The leaders of Egypt's Coptic Orthodox and Coptic Catholic churches met Pope Francis for the first time in 2013 at the Vatican, where they stressed the importance of strengthening the bonds of friendship and brotherhood between their churches.‎
On Saturday, Pope Francis will be hosted at the Air Defence sports Stadium on the outskirts of Cairo.‎
About 25,000 people from all over Egypt are expected to attend the event, which will start at 7am and will see three hours of Christian hymns performed in Arabic, French and Italian, with a mass led by Pope Francis to start at 10am.
According to sources in the event's organising committee, 25,000 Egyptian and Vatican flags have been printed in preparation for the event, as well as 25,000 hats to protect attendees from the sun. The temperature is expected to exceed 30 degrees Celsius on Saturday.‎
The event will see a screening of a film on how 54 churches were attacked by extremists in Egypt after the June 2013 protests that lead to the toppling of Islamist president Mohamed Morsi.

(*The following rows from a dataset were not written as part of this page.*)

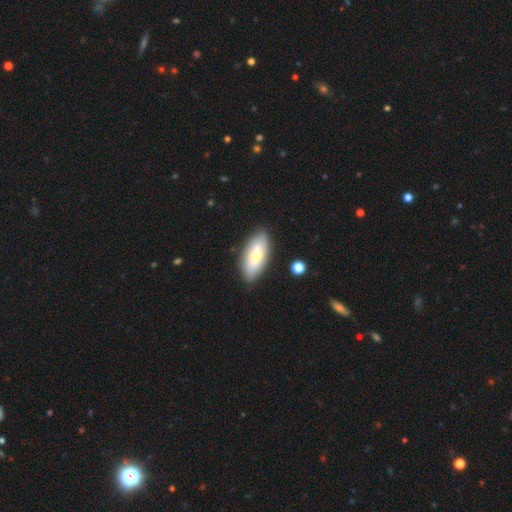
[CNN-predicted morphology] The model was most divided on "smooth or featured": smooth: 71%, featured or disk: 23%, star or artifact: 6%. More confident: how rounded — in between (83%); merging — none (81%).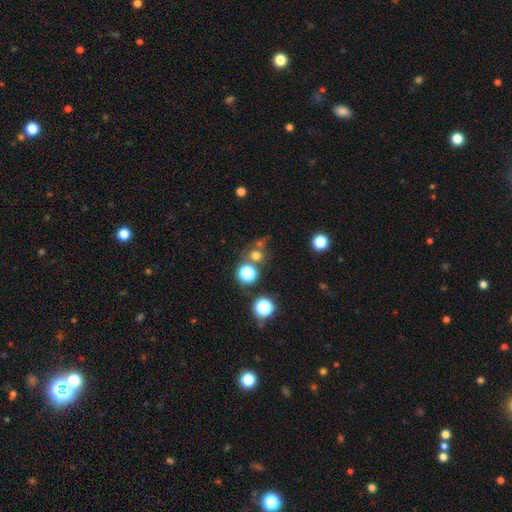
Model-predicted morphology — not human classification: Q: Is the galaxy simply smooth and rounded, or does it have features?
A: smooth — 62%.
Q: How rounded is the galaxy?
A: round — 88%.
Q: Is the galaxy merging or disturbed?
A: none — 65%.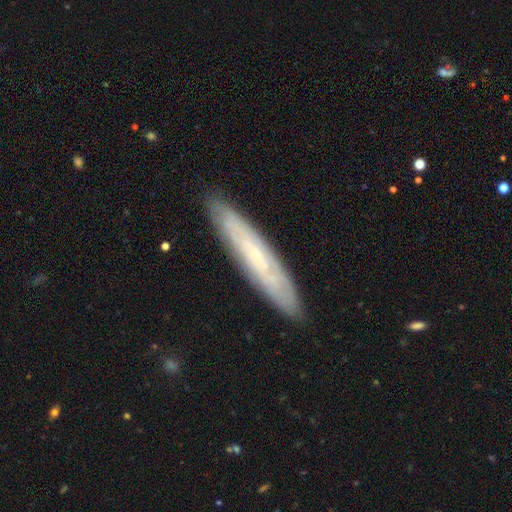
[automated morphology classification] smooth_or_featured: featured or disk (p=0.64) [alt: smooth p=0.30]
disk_edge_on: yes (p=0.55) [alt: no p=0.45]
merging: none (p=0.88) [alt: minor disturbance p=0.09]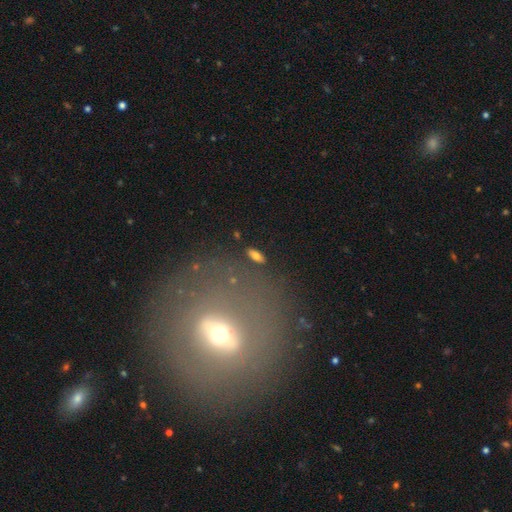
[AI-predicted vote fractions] This appears to be a smooth galaxy with no disk features (74%) that is in between round and cigar-shaped (77%). Merging: none (86%).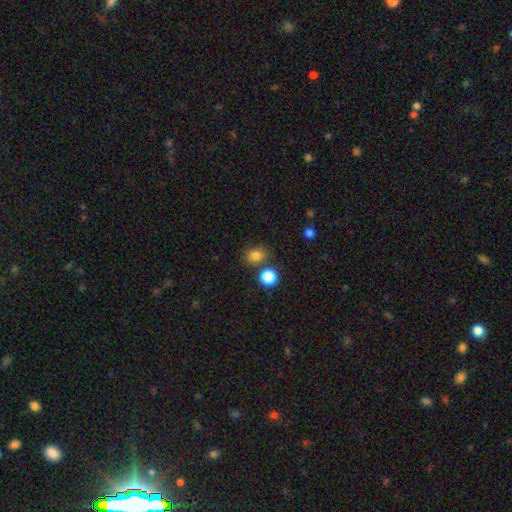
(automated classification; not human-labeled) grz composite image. It shows a smooth galaxy with no disk features (81%) that is round (53%). Merging: none (74%).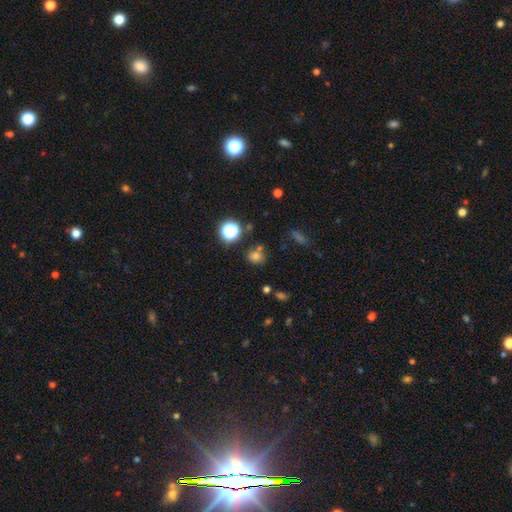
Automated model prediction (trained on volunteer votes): Smooth or featured? smooth (67%)
How rounded? round (76%)
Merging? none (72%)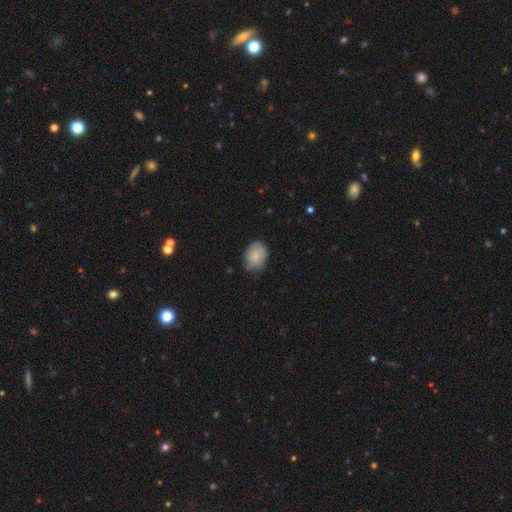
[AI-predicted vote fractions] smooth-or-featured: smooth: 81% | featured or disk: 12% | star or artifact: 7%
  how-rounded: in between: 69% | round: 30% | cigar-shaped: 1%
  merging: none: 71% | minor disturbance: 24% | major disturbance: 4% | merger: 1%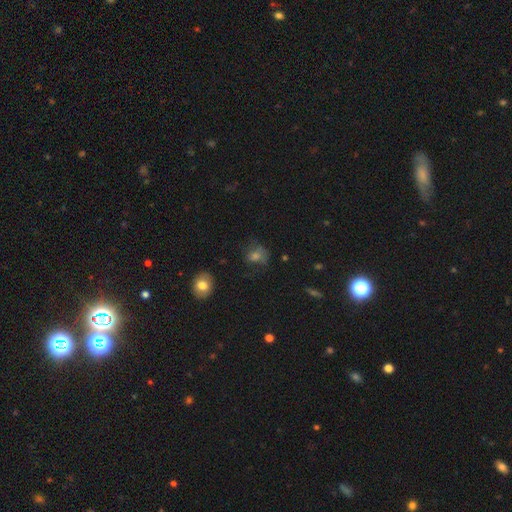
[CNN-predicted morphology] type=smooth (54%); roundness=round (56%); merging=none (55%).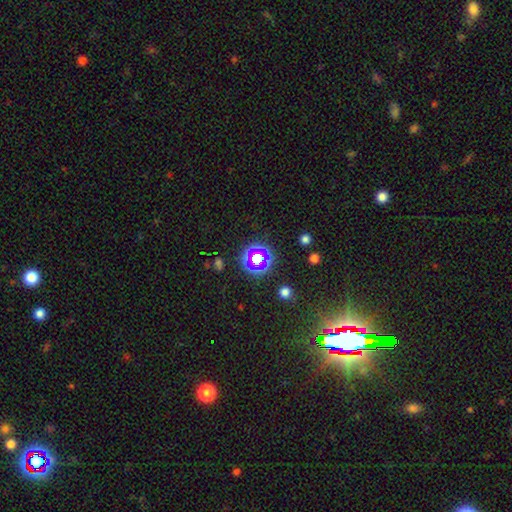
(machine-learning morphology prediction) Smooth or featured? star or artifact (57%)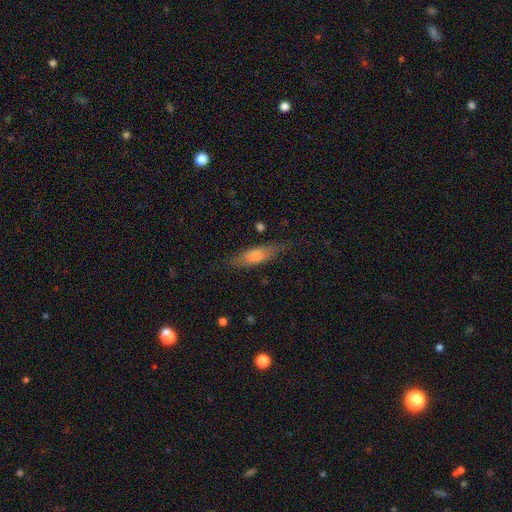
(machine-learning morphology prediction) Overall: smooth (69%). How rounded: cigar-shaped (52%; in between 46%). Merging: none (73%).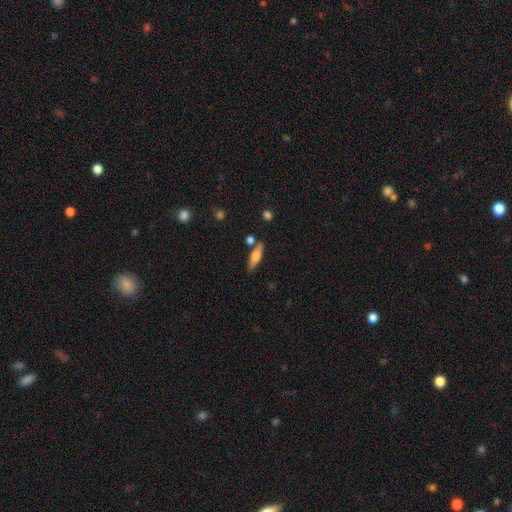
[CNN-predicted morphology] Smooth or featured? smooth (56%)
How rounded? cigar-shaped (58%)
Merging? none (77%)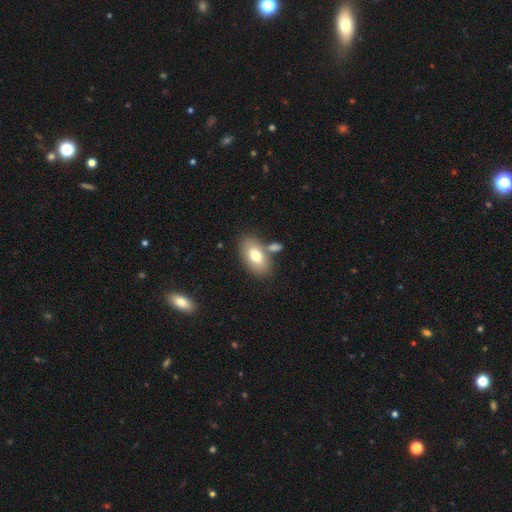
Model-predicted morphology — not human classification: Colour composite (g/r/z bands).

The film will also show how the state renovated the churches.‎
The pope, who has refused to use a bulletproof vehicle during his trip to Egypt despite recent terror attacks, will greet the attendees in a golf cart, the source said.‎
The pope also will also use a golf cart to circulate among more than 1,000 seminarians and clergy members expected to attend an outdoor prayer service at the Coptic Catholic Church's St. Leo's Patriarchal Seminary in the Cairo suburb of Maadi at the same day.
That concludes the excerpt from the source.